The combination of AI and edge computing creates possibilities that neither technology could enable alone. These possibilities include autonomous systems that can perceive and interact with the physical world, natural language interactions with machines in limited-connectivity environments, and immediate processing of video feeds for applications ranging from quality control to security.

Organizations clearly recognize the value of these capabilities, and executives say their edge AI budgets are increasing substantially year over year. This isn’t cautious experimentation—it’s a strong vote of confidence in the transformative potential of edge AI.

The Edge Imperative

Edge computing is no longer optional for organizations with distributed operations—it’s a strategic necessity. IDC projects that financial services will see the fastest growth in edge spending over the next five years, with a CAGR exceeding 15%. By 2028, services segments (including provisioned and professional services) will surpass hardware spending.

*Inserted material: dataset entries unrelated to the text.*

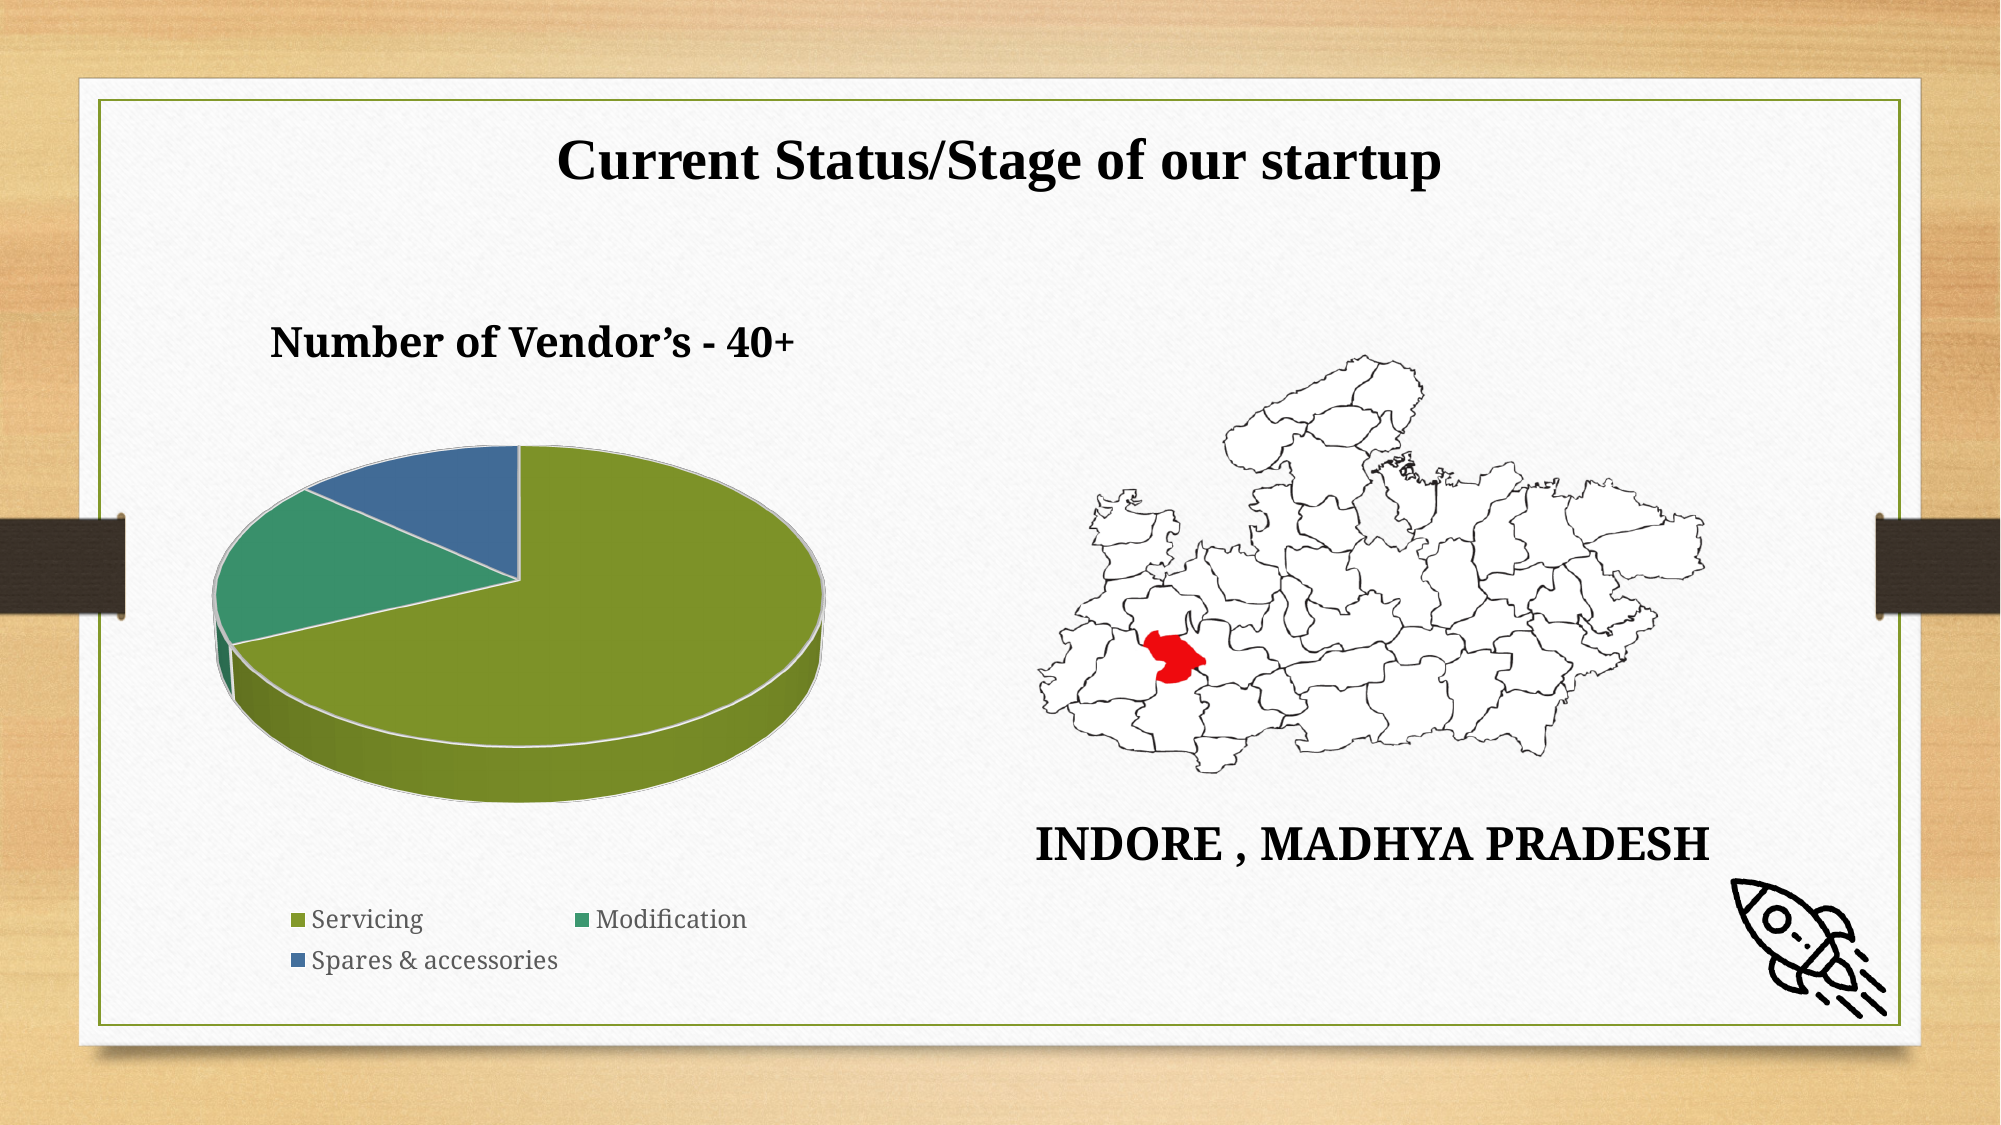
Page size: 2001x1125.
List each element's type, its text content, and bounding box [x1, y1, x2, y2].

text_box Current Status/Stage of our startup [519, 113, 1481, 449]
text_box Number of Vendor’s - 40+ [255, 283, 822, 361]
text_box INDORE , MADHYA PRADESH [1020, 807, 1726, 878]
chart [165, 361, 873, 984]
picture [0, 0, 2001, 1125]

What’s driving this evolution? Organizations increasingly want the benefits of edge computing without the complexity of building and maintaining the infrastructure themselves. The most successful implementations begin with a single use case but quickly standardize on an edge platform that can address multiple requirements through consistent security policies, simplified management, and ecosystem integration.

The message for business leaders navigating this shift is clear: edge computing isn’t just another technology initiative—it’s a fundamental shift in how your enterprise collects, processes, and acts on data. Organizations that recognize this shift and adapt their technology strategies now will lead in the next era of computing—one that balances cloud and edge capabilities to deliver enhanced security, operational efficiency, and customer experience.

The edge is where the physical and digital worlds meet, and increasingly, it’s where your competitive advantage will be defined.